Trump ameaça tarifas de 100% sobre a Rússia e anuncia novo plano de armas para a Ucrânia via OTAN

Trump ameaça tarifas de 100% sobre a Rússia e anuncia novo plano de armas para a Ucrânia via OTAN
Ananthu C U
14 de jul. de 2025, 13:23 PM
  • Trump prometeu armas fabricadas pelos EUA para a Ucrânia, com aliados da Otan cobrindo o custo para evitar novos gastos dos EUA.
  • Os EUA imporão tarifas secundárias de 100% à Rússia se ela não concordar com um cessar-fogo até o início de setembro.
  • Os aliados da OTAN acelerarão a entrega de armas enquanto os EUA reabastecem os suprimentos.

O presidente dos EUA, Donald Trump, anunciou um novo impulso para acelerar o apoio militar à Ucrânia, enquanto ameaça pesadas penalidades econômicas à Rússia, a menos que concorde com um cessar-fogo dentro de 50 dias.

Falando ao lado do secretário-geral da Otan, Mark Rutte, na segunda-feira, Trump disse que os EUA forneceriam "armas de primeira linha", incluindo sistemas de mísseis Patriot, para a Ucrânia, embora o financiamento para as armas viesse de aliados da Otan, não dos EUA.

"Não estamos comprando, mas vamos fabricá-lo, e eles vão pagar por isso", disse Trump.

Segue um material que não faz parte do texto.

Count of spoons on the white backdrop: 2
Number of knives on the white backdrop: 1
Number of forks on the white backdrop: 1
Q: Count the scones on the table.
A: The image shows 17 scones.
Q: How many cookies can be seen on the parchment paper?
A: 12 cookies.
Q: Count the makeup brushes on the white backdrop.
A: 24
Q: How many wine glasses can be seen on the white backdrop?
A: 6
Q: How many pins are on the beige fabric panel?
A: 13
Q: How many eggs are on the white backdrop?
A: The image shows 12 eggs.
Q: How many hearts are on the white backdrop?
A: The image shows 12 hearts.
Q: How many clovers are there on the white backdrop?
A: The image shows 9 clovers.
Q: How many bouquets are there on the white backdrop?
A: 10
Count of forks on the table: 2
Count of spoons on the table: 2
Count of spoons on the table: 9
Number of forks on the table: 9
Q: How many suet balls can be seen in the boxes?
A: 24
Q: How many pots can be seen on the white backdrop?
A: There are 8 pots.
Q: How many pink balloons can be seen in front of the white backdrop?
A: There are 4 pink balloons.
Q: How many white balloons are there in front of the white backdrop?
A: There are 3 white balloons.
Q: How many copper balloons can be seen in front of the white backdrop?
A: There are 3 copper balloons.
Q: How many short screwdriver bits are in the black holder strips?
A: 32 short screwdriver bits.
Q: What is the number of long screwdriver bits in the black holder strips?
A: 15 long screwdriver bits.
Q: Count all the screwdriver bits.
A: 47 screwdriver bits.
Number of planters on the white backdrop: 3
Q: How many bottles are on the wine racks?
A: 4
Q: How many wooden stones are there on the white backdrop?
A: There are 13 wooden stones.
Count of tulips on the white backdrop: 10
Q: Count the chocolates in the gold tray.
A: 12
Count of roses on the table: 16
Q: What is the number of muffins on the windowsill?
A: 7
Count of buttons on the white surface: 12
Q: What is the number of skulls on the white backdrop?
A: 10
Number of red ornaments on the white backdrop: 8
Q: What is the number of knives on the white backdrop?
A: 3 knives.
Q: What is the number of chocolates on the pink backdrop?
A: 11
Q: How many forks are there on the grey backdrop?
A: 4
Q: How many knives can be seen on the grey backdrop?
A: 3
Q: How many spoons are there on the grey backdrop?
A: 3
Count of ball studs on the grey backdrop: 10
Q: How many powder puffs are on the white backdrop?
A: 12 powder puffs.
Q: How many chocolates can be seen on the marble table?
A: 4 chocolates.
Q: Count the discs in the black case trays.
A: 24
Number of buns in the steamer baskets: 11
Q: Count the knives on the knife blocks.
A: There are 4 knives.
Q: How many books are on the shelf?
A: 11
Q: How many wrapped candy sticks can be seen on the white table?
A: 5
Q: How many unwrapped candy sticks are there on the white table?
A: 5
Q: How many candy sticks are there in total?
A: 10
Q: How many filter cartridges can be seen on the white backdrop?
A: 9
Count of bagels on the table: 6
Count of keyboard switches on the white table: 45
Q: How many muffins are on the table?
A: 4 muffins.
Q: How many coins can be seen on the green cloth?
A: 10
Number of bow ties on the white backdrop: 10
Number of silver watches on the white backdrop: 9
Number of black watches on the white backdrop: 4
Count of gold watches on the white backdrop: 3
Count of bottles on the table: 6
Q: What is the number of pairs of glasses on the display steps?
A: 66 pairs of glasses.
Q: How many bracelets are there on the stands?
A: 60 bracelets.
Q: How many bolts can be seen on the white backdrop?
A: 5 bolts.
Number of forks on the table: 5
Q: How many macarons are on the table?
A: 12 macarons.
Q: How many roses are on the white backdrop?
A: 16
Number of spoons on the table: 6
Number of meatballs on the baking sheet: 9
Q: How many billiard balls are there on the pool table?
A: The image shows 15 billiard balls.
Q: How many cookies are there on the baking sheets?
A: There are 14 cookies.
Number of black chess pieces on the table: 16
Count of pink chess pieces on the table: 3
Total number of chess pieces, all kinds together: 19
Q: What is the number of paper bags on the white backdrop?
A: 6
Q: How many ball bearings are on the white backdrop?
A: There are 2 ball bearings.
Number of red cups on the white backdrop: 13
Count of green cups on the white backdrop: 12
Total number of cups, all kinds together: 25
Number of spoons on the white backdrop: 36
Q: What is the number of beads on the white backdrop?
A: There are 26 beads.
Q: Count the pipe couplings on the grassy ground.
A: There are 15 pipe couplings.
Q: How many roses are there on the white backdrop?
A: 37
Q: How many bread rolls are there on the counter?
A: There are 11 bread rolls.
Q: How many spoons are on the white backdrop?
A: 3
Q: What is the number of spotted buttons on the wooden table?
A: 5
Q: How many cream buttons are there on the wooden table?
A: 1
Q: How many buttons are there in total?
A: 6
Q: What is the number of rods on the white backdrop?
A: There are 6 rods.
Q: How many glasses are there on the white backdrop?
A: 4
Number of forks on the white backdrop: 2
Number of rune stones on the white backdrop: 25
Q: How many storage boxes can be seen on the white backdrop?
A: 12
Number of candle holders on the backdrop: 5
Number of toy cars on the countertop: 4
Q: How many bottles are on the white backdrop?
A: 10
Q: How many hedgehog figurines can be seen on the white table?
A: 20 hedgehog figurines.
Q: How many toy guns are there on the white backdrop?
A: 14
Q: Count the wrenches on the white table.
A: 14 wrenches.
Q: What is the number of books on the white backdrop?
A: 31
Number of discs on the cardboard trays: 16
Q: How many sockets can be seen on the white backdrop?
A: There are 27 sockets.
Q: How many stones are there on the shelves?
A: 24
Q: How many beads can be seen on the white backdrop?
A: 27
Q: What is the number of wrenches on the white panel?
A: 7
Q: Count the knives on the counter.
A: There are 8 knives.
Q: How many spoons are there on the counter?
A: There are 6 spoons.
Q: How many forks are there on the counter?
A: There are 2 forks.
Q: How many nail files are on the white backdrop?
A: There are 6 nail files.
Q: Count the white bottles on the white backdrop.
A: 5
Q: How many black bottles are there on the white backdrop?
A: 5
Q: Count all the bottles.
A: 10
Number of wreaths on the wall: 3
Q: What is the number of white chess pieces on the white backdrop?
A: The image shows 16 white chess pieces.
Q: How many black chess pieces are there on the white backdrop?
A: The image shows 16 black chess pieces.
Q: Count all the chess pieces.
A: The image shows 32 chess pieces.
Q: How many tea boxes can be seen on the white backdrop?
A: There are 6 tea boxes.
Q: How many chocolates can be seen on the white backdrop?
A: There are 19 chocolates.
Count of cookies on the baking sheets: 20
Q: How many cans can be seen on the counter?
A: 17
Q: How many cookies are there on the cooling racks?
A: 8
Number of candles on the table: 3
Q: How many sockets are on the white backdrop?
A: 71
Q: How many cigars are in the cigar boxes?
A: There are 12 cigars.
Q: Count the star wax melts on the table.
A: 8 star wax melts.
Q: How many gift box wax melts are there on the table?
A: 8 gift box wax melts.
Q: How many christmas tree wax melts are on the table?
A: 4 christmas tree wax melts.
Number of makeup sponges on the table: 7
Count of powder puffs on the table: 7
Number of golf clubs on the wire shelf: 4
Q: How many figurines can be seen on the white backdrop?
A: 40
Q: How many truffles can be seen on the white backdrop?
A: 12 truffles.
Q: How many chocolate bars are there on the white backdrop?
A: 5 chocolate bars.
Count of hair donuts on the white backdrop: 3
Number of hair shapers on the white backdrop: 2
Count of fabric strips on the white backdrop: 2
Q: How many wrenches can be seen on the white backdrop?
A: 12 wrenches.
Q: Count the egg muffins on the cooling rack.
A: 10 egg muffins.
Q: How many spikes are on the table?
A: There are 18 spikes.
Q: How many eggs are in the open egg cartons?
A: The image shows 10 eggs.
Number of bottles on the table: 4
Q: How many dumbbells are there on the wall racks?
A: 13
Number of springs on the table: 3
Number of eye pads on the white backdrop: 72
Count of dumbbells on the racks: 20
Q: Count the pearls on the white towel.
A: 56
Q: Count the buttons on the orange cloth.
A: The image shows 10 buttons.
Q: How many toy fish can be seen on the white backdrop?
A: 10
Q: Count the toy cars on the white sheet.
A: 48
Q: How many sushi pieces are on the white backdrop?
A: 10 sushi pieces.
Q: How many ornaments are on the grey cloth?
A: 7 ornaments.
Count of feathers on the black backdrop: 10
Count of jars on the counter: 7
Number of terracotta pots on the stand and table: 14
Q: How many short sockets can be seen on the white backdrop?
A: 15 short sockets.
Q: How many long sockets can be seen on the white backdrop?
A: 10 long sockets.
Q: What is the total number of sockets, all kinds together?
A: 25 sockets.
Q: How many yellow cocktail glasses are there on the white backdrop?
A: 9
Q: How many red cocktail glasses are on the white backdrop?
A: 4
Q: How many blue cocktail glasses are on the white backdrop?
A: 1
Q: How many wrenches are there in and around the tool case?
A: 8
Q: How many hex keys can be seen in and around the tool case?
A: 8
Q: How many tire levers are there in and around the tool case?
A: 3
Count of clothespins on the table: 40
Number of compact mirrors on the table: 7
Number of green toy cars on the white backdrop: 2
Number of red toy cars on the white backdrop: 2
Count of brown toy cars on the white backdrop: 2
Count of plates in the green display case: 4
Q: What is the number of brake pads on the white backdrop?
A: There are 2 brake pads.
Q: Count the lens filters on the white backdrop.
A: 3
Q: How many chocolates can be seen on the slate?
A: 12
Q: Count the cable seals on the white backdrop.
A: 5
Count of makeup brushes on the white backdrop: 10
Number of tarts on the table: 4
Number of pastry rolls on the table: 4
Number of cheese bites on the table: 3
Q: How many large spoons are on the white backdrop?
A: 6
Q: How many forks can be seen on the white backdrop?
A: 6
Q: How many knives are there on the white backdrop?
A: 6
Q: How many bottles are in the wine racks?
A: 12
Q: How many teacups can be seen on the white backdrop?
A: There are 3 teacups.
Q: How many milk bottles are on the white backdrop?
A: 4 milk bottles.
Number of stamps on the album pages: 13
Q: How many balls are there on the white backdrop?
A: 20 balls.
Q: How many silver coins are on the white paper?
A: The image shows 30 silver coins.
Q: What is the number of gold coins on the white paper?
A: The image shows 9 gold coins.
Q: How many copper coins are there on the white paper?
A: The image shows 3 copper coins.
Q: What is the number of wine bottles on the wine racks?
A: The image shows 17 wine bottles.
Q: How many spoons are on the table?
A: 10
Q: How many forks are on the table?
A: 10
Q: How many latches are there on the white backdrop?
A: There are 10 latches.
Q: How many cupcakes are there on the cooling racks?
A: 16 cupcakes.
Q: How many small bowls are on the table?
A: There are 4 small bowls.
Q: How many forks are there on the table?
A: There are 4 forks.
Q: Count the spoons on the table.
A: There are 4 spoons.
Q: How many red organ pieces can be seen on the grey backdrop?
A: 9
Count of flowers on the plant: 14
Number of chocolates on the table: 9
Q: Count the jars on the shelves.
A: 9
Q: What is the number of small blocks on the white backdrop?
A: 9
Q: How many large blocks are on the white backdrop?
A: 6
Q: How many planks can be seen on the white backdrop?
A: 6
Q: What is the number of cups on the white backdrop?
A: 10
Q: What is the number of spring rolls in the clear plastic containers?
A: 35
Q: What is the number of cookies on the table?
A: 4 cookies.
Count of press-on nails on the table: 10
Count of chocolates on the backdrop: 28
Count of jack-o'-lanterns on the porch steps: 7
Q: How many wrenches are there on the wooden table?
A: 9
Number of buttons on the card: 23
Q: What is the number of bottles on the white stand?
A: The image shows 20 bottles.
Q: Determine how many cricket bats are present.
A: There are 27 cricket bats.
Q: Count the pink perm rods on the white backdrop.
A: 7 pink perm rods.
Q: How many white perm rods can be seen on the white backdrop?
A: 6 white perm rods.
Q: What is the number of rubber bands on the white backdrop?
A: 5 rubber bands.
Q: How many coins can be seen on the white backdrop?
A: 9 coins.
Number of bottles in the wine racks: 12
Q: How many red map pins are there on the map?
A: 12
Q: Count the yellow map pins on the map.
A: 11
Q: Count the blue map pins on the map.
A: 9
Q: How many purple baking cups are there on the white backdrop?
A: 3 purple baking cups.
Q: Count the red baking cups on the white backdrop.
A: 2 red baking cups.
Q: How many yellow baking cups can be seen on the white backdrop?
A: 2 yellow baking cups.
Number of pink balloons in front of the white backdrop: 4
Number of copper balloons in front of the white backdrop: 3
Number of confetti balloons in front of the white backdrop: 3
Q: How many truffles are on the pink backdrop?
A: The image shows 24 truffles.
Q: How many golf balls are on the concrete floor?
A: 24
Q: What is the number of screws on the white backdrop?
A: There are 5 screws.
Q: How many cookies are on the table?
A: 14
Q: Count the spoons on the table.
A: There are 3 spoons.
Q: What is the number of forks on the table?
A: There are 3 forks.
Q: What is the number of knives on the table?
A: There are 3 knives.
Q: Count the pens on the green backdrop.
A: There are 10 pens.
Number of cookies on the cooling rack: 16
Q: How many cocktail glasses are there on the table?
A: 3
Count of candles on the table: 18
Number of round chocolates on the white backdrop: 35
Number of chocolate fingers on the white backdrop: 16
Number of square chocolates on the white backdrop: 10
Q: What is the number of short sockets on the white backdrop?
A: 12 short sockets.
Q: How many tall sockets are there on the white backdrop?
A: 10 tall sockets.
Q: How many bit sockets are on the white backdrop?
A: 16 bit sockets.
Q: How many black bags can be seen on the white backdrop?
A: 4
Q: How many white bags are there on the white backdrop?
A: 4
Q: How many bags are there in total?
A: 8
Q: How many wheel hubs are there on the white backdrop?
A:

Essa estrutura reflete o esforço do governo para evitar novos compromissos orçamentários dos EUA e, ao mesmo tempo, afirmar o apoio militar à Ucrânia em coordenação com a OTAN.

Rutte confirmou que várias nações europeias, incluindo Alemanha, Canadá, Holanda, Suécia, Noruega, Finlândia e Dinamarca, financiarão e ajudarão a entregar as armas.

Os EUA fabricarão o equipamento e depois reabastecerão os estoques dos aliados da OTAN.

Este sistema, observou Rutte, foi projetado para agilizar as entregas e acelerar o fluxo de armas para as linhas de frente ucranianas.

100% de ameaça tarifária vinculada ao cumprimento do cessar-fogo russo

Em uma escalada significativa de ameaças econômicas, Trump alertou que os EUA imporiam 100% de "tarifas secundárias" à Rússia se ela não concordar com um cessar-fogo com a Ucrânia até o início de setembro.

Embora os detalhes sobre o escopo e o mecanismo dessas tarifas permaneçam obscuros, eles parecem estar alinhados com as propostas de um projeto de lei bipartidário do Congresso destinado a penalizar os países que compram petróleo e gás russos, alguns dos quais exigem tarifas de até 500%.

O alerta de Trump sinalizou uma crescente impaciência com o conflito em andamento e uma mudança de foco para alavancar a pressão econômica sobre a Rússia.

"Estou desapontado com o presidente Putin porque pensei que teríamos um acordo há dois meses, mas parece que não chega lá", disse Trump.

A reação do mercado ao anúncio da tarifa foi rápida.

Os futuros do petróleo caíram mais de 1% para as mínimas da sessão logo após Trump fazer seus comentários.

A coordenação da NATO marca a mudança europeia

O anúncio de Trump também destacou uma estratégia emergente de fazer com que os aliados europeus assumam mais do fardo financeiro e logístico de armar a Ucrânia.

Rutte descreveu o esforço como "europeus intensificando", observando que o acordo de armas com os EUA representa "apenas a primeira onda", com pacotes de apoio adicionais esperados.

A abordagem coordenada permite que os EUA desempenhem um papel central na fabricação, enquanto os parceiros da OTAN financiam e distribuem o equipamento.

De acordo com Rutte, o objetivo é encurtar significativamente o cronograma de entrega e aumentar a pressão sobre a Rússia por meios militares e econômicos.

Embora Trump não tenha comprometido nenhum novo fundo dos EUA com a Ucrânia, a decisão de aumentar a produção de armas e aplicar pressão comercial sobre a Rússia reflete uma recalibração mais ampla da estratégia – que alavanca a cooperação aliada e minimiza o envolvimento fiscal direto dos EUA.